### Records for this task
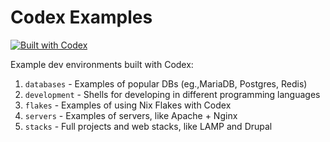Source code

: # Codex Examples

[![Built with Codex](https://www.khulnasoft/img/codex/shield_moon.svg)](https://www.khulnasoft/codex/docs/contributor-quickstart/)

Example dev environments built with Codex:

1. `databases` - Examples of popular DBs (eg.,MariaDB, Postgres, Redis)
1. `development` - Shells for developing in different programming languages
1. `flakes` - Examples of using Nix Flakes with Codex
1. `servers` - Examples of servers, like Apache + Nginx
1. `stacks` - Full projects and web stacks, like LAMP and Drupal
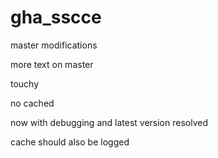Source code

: # gha_sscce

master modifications

more text on master

touchy

no cached

now with debugging and latest version resolved

cache should also be logged
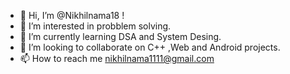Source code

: - 👋 Hi, I’m @Nikhilnama18 !
- 👀 I’m interested in probblem solving.
- 🌱 I’m currently learning DSA and System Desing.
- 💞️ I’m looking to collaborate on C++ ,Web and Android projects.
- 📫 How to reach me nikhilnama1111@gmail.com

<!---
Nikhilnama18/Nikhilnama18 is a ✨ special ✨ repository because its `README.md` (this file) appears on your GitHub profile.
You can click the Preview link to take a look at your changes.
--->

### Problem
Transcribe, from the material above, the stretch starting at the line with "# Codex Examples" and ending at the line with "- 👀 I’m interested in probblem solving.", both included, exactly. Do not carry over pictures.

### Task output
: # Codex Examples

[![Built with Codex](https://www.khulnasoft/img/codex/shield_moon.svg)](https://www.khulnasoft/codex/docs/contributor-quickstart/)

Example dev environments built with Codex:

1. `databases` - Examples of popular DBs (eg.,MariaDB, Postgres, Redis)
1. `development` - Shells for developing in different programming languages
1. `flakes` - Examples of using Nix Flakes with Codex
1. `servers` - Examples of servers, like Apache + Nginx
1. `stacks` - Full projects and web stacks, like LAMP and Drupal
Source code

: # gha_sscce

master modifications

more text on master

touchy

no cached

now with debugging and latest version resolved

cache should also be logged
Source code

: - 👋 Hi, I’m @Nikhilnama18 !
- 👀 I’m interested in probblem solving.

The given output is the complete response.